Strengths and limitations
This study examined the effects of various types of RE on SDE, taking into account factors that might be associated with SDE from existing research, thereby updating the data on children’s ocular surface health. Additional benefits included a population-based design, a relatively large sample size and a high participation rate (90.4%).
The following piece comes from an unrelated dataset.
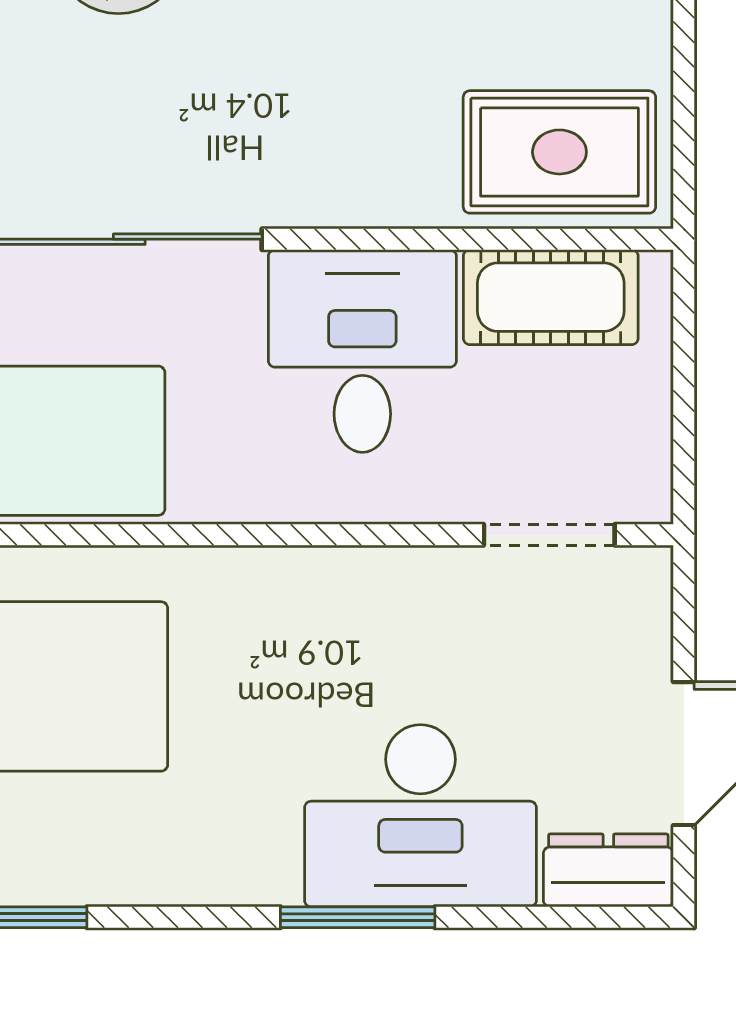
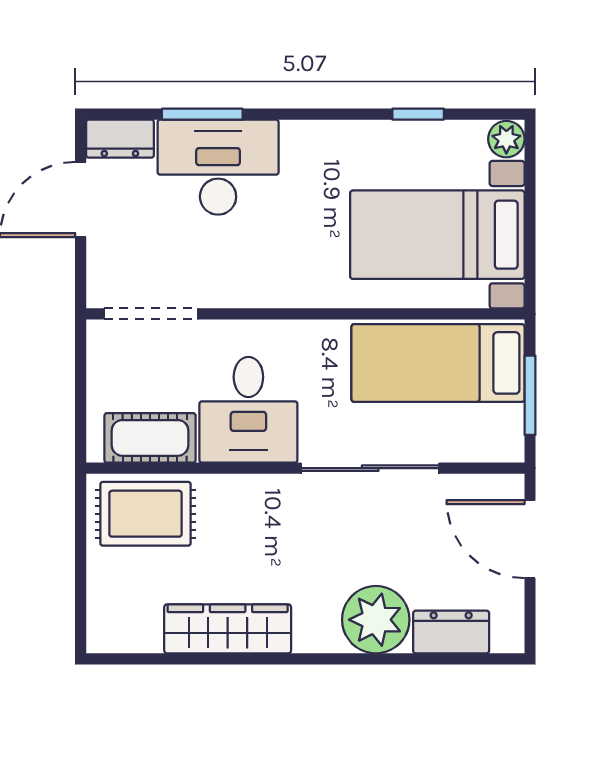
doorway: (549, 535) -> (151, 314), width x1.38
window: (358, 917) -> (202, 114), moved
However, our study had also encountered limitations. First, due to the limited time and venue, clinical data including ocular surface parameters (such as TUBT), ocular axis and cycloplegic-refraction were not measured, thus only focusing on the reported subjective symptoms through questionnaires and only exploring the association of different myopia degrees with SDE rather than refractive myopia and axial myopia. Second, the age of our participants was limited to 12–18 years, which could not represent children and teenagers of all ages. Third, since the limitations of cross-sectional studies, the causal relationship between risk factors and SDE cannot be clearly confirmed.
Conclusion
This study revealed that high myopia was significantly associated with SDE among various types of RE. In addition, frequent use of eye drops, a history of allergic conjunctivitis, and frequent blinking were risk factors for SDE, while male gender, increased sleep time, and timely intervention when vision decline occurred were protective factors for SDE. Our findings will help provide valuable insights for future research and interventions aimed at improving ocular health in adolescents.